Sunday, February 17, 2008

Can't a Virgin get some love?


I’m sometimes amazed about 2 things regarding the Virgin line. A) How are they still around selling maybe 3K per issue? B) Why are they only selling 3K an issue with all of that name brand talent and quality production value?

We’re talking about Garth Ennis, Mike Carey, Guy Ritchie, Jenna Jameson. This is a unique and strange phenomenon, and I just can’t fathom why more people aren’t trying it out just as a circus attraction. And the books seem to come out on time, too.

What’s most promising about the whole thing is that many of these properties and players are inclined toward the film industry.
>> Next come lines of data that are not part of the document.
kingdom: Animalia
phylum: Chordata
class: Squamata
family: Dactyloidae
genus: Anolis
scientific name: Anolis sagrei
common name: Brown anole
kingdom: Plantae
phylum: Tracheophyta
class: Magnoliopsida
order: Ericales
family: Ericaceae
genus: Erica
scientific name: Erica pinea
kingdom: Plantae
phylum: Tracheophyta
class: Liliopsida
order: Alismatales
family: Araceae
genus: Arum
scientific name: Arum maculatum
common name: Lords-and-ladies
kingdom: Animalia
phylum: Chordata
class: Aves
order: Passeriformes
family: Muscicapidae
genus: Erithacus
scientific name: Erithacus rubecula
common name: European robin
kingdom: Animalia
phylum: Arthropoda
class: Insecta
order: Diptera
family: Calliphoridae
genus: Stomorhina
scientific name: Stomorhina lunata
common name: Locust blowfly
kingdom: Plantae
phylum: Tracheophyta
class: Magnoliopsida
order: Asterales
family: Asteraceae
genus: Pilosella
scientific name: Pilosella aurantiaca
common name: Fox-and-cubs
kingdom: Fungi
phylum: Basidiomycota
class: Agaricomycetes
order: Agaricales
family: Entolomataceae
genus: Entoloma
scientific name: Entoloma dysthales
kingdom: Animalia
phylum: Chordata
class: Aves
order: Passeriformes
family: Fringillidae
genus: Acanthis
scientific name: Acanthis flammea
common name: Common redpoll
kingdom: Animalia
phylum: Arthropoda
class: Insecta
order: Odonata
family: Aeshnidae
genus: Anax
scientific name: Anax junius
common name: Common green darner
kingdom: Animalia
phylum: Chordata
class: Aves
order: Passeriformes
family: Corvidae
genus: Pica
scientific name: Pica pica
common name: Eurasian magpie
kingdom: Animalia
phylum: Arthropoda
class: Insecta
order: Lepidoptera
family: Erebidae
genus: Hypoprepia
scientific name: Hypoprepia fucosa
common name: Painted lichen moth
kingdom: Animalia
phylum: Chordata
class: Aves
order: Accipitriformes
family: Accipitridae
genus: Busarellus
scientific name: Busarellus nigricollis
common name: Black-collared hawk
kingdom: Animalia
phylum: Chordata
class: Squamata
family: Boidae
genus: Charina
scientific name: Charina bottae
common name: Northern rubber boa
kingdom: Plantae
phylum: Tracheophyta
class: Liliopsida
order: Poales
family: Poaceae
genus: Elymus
Nothing says “pop!” like a movie property. I’d like to say that what we’re seeing here is equivalent to pre-unity Valiant, but really it isn’t. This isn’t even CrossGen. Valiant ended up toe-to-toe with the big boys, at least for awhile. CrossGen never made it up to the Big 2 level, but they were in the zip code. You knew somebody who was reading a CrossGen book. But there just appears to be no audience for the Virgin brand at all.

I’ll still tentatively put a Market Spotlight stamp of approval on any and all Virgin material. At the top of the list I’ll put Stranded, Game Keeper, Ennis’s 7 Brothers. Down from that stratum I’ll place Voodoo Child, Dock Walloper, Dan Dare. You want to know about rare? How about those India Authentic TPBs. Are there even 1,000 people ordering those books? I can’t see it.

Virgin is also producing limited edition HCs for some of its more high-profile books. (high profile here means somebody in your state is actually collecting the book) Those are destined for super-stardom if Virgin ever sees a renaissance. And a couple of hit films would definitely produce one.